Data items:
==========

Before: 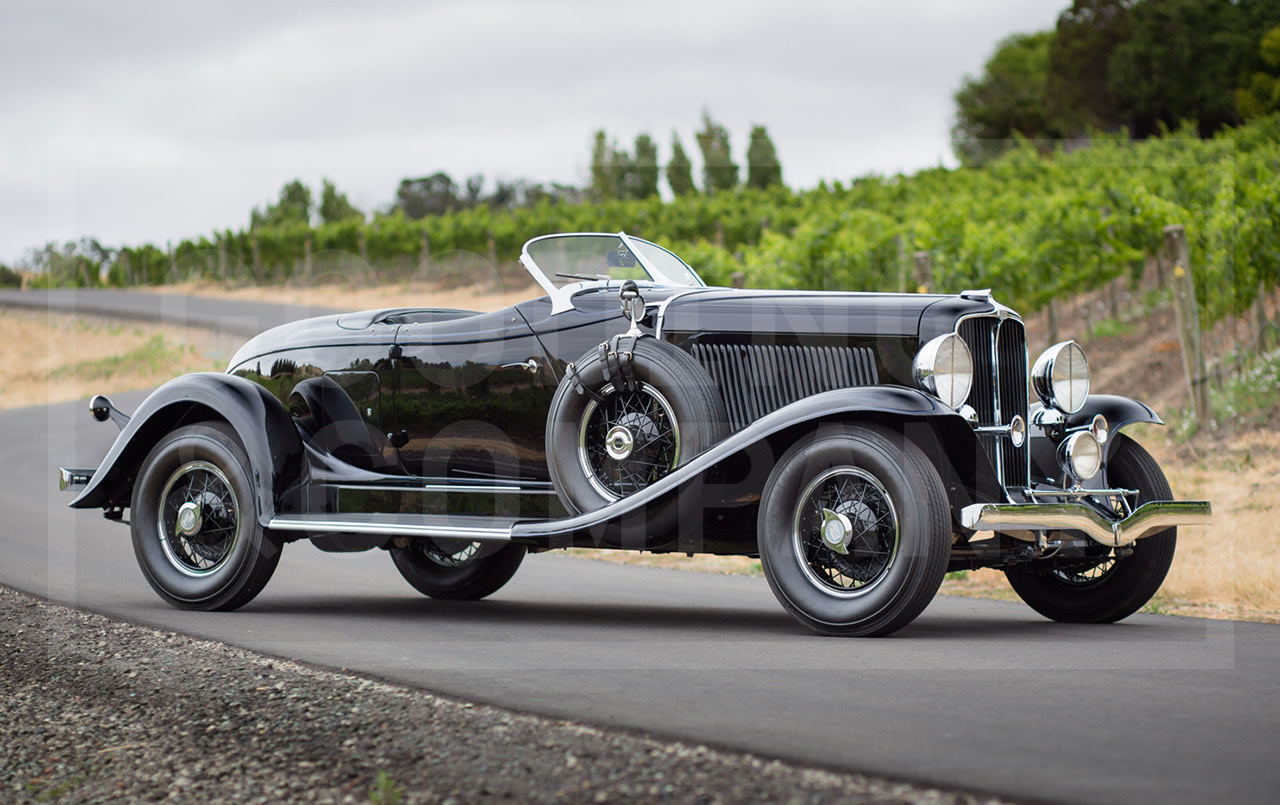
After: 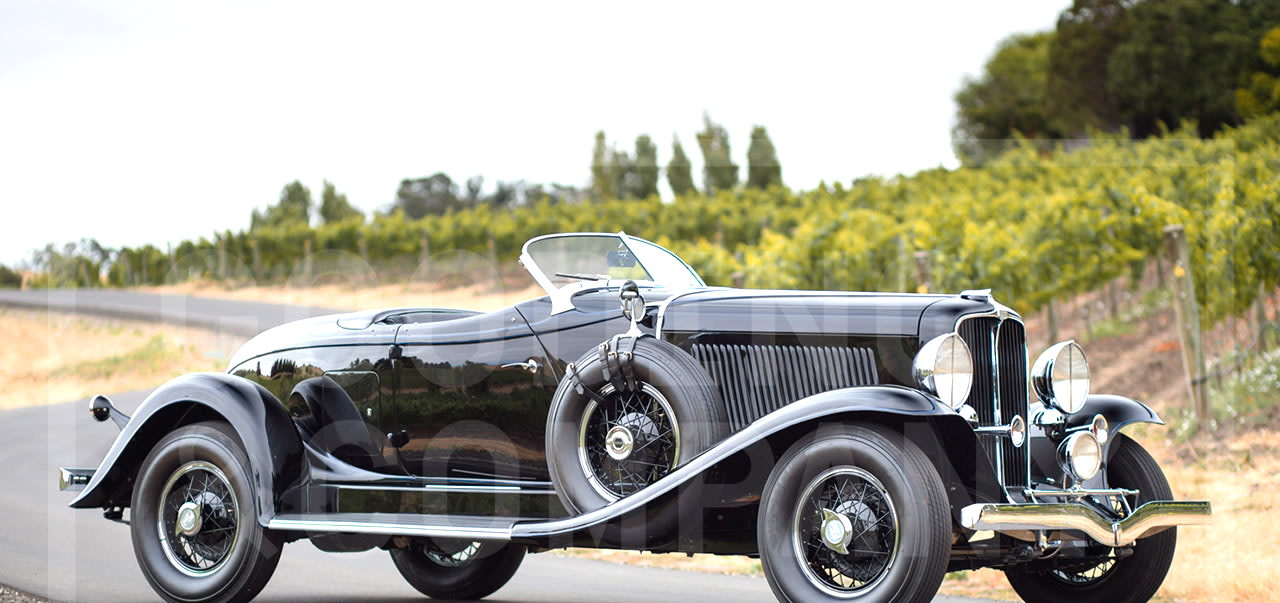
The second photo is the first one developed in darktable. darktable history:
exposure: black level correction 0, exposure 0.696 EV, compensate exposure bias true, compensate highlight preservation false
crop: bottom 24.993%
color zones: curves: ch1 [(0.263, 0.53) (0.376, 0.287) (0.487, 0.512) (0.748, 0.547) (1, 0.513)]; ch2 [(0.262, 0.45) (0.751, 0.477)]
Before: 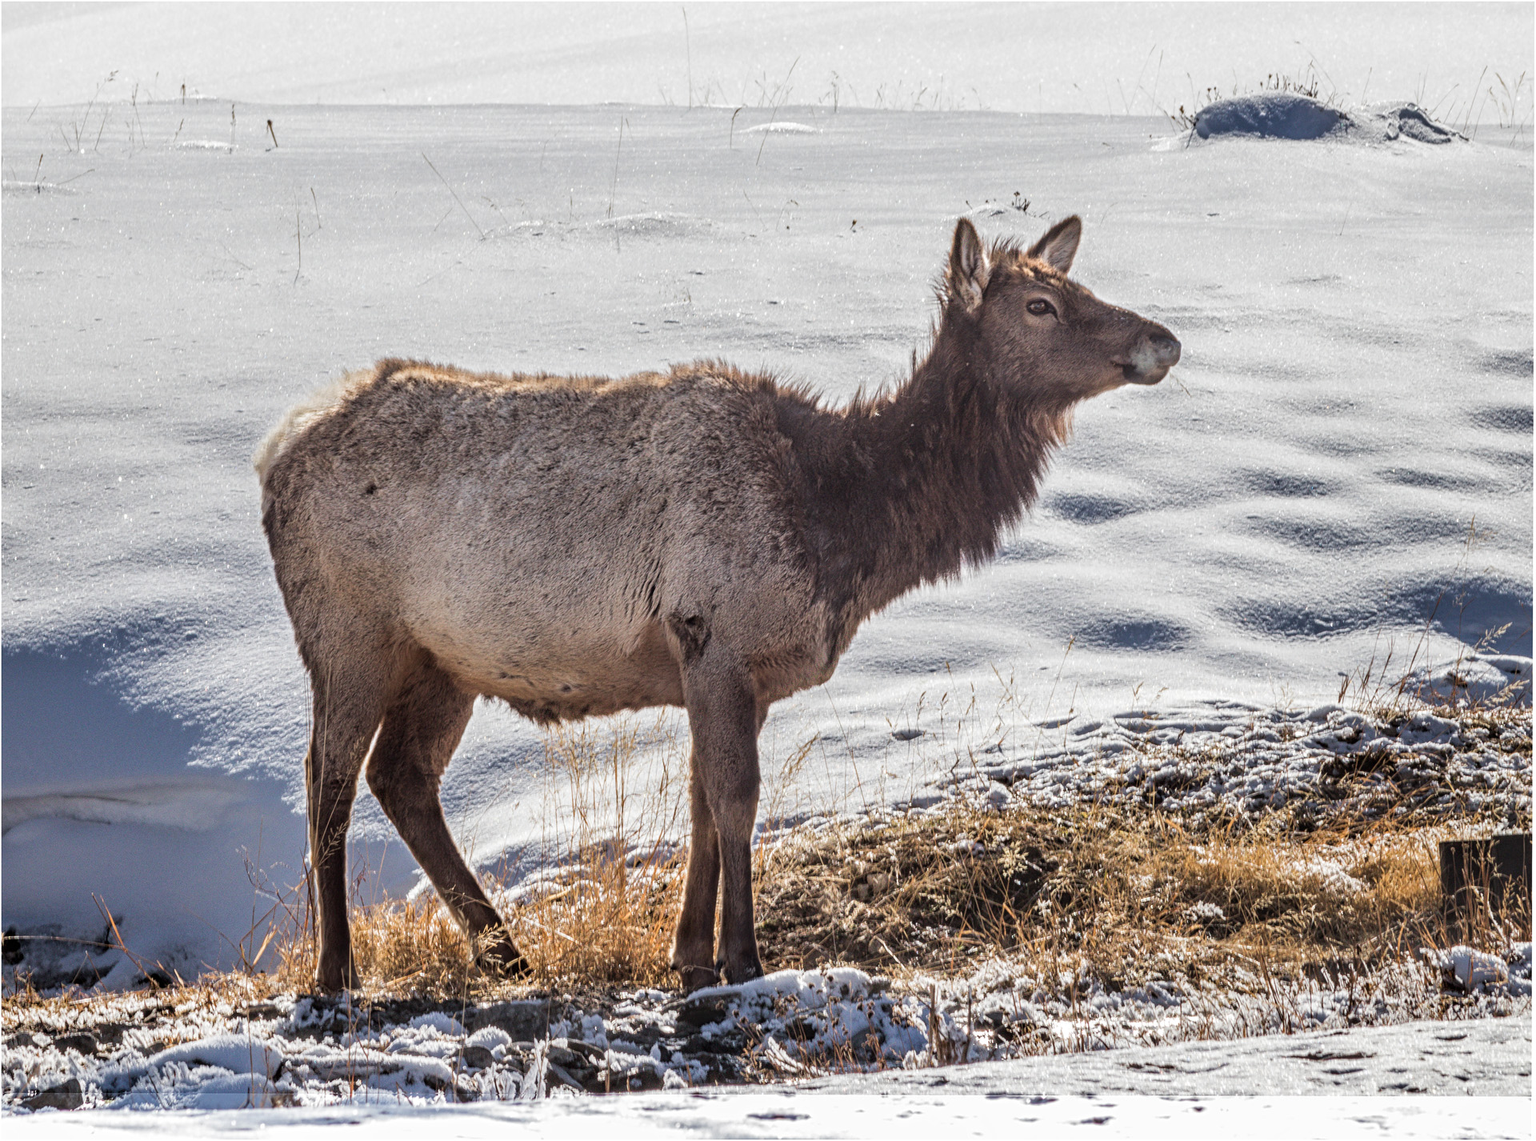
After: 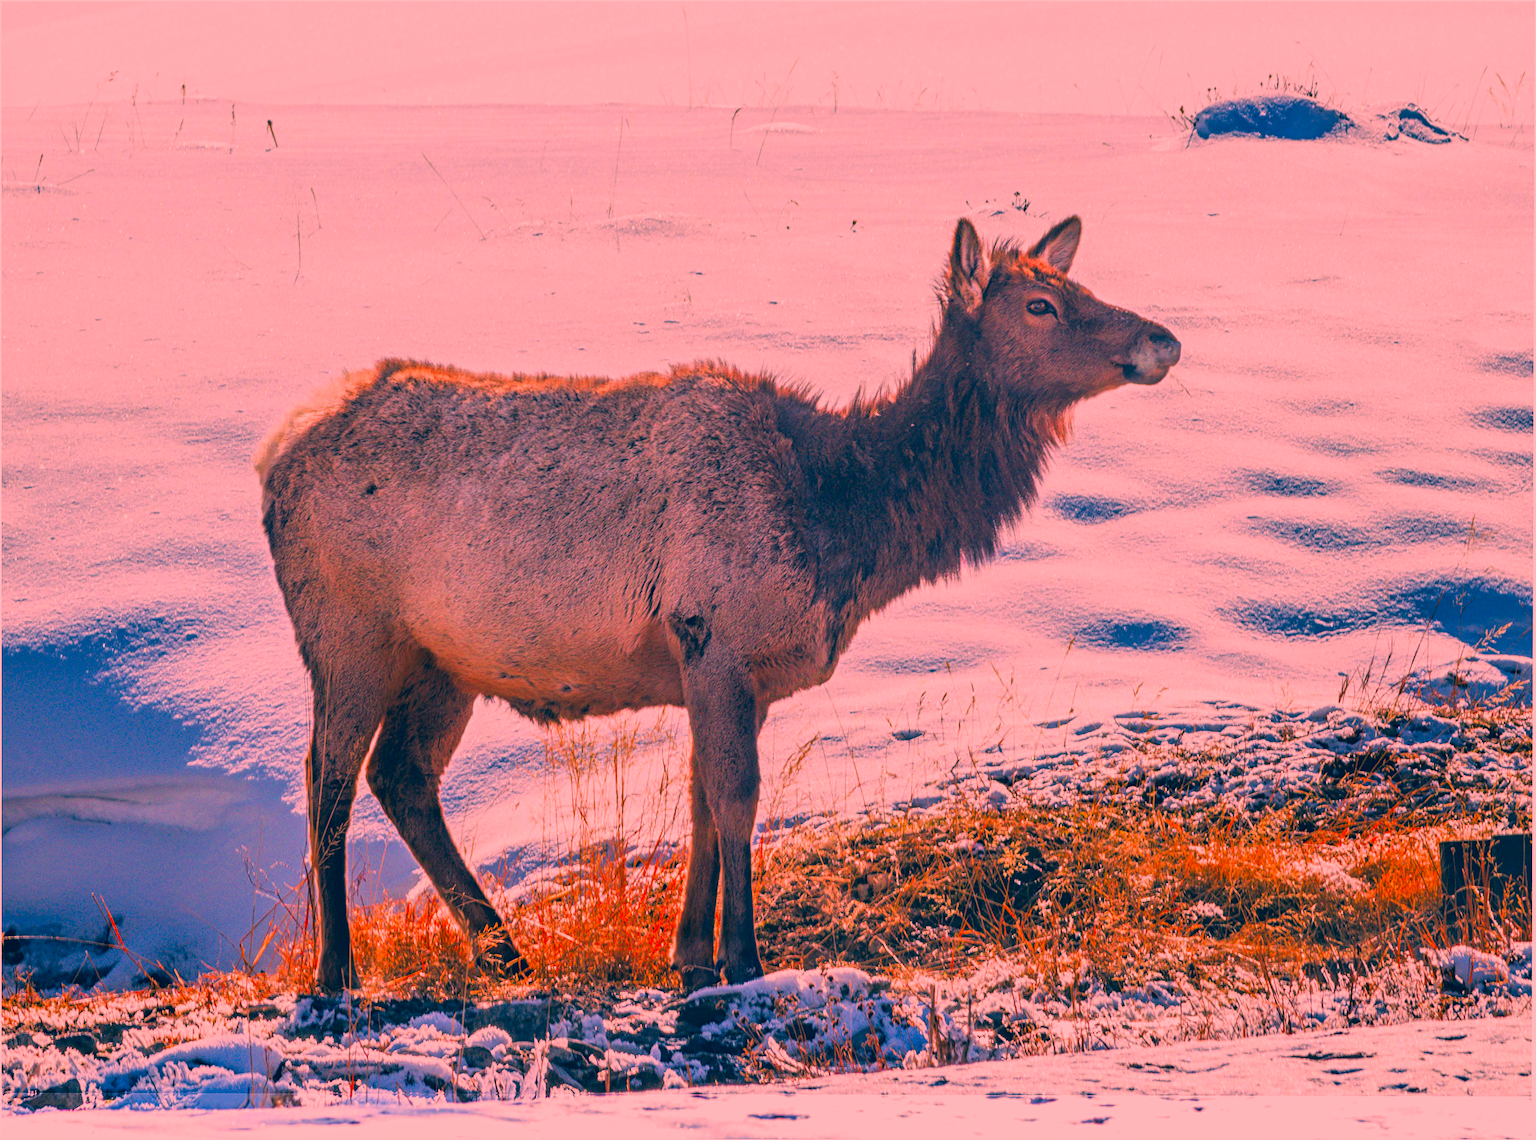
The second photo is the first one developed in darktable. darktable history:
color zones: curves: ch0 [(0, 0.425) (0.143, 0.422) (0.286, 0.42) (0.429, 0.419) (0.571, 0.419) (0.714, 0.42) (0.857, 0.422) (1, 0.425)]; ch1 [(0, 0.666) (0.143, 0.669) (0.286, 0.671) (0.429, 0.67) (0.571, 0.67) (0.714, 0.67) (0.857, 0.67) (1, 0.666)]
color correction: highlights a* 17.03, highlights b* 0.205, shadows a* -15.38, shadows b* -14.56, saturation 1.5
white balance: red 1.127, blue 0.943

==========

### TASK TO CARRY OUT
Put every line of the material above into a numbered list, skipping blank lines. Leave the pictures out of your answer.

### WRITTEN RESPONSE
1. Before: 
2. After: 
3. The second photo is the first one developed in darktable. darktable history:
4. exposure: black level correction 0, exposure 0.696 EV, compensate exposure bias true, compensate highlight preservation false
5. crop: bottom 24.993%
6. color zones: curves: ch1 [(0.263, 0.53) (0.376, 0.287) (0.487, 0.512) (0.748, 0.547) (1, 0.513)]; ch2 [(0.262, 0.45) (0.751, 0.477)]
7. Before: 
8. After: 
9. The second photo is the first one developed in darktable. darktable history:
10. color zones: curves: ch0 [(0, 0.425) (0.143, 0.422) (0.286, 0.42) (0.429, 0.419) (0.571, 0.419) (0.714, 0.42) (0.857, 0.422) (1, 0.425)]; ch1 [(0, 0.666) (0.143, 0.669) (0.286, 0.671) (0.429, 0.67) (0.571, 0.67) (0.714, 0.67) (0.857, 0.67) (1, 0.666)]
11. color correction: highlights a* 17.03, highlights b* 0.205, shadows a* -15.38, shadows b* -14.56, saturation 1.5
12. white balance: red 1.127, blue 0.943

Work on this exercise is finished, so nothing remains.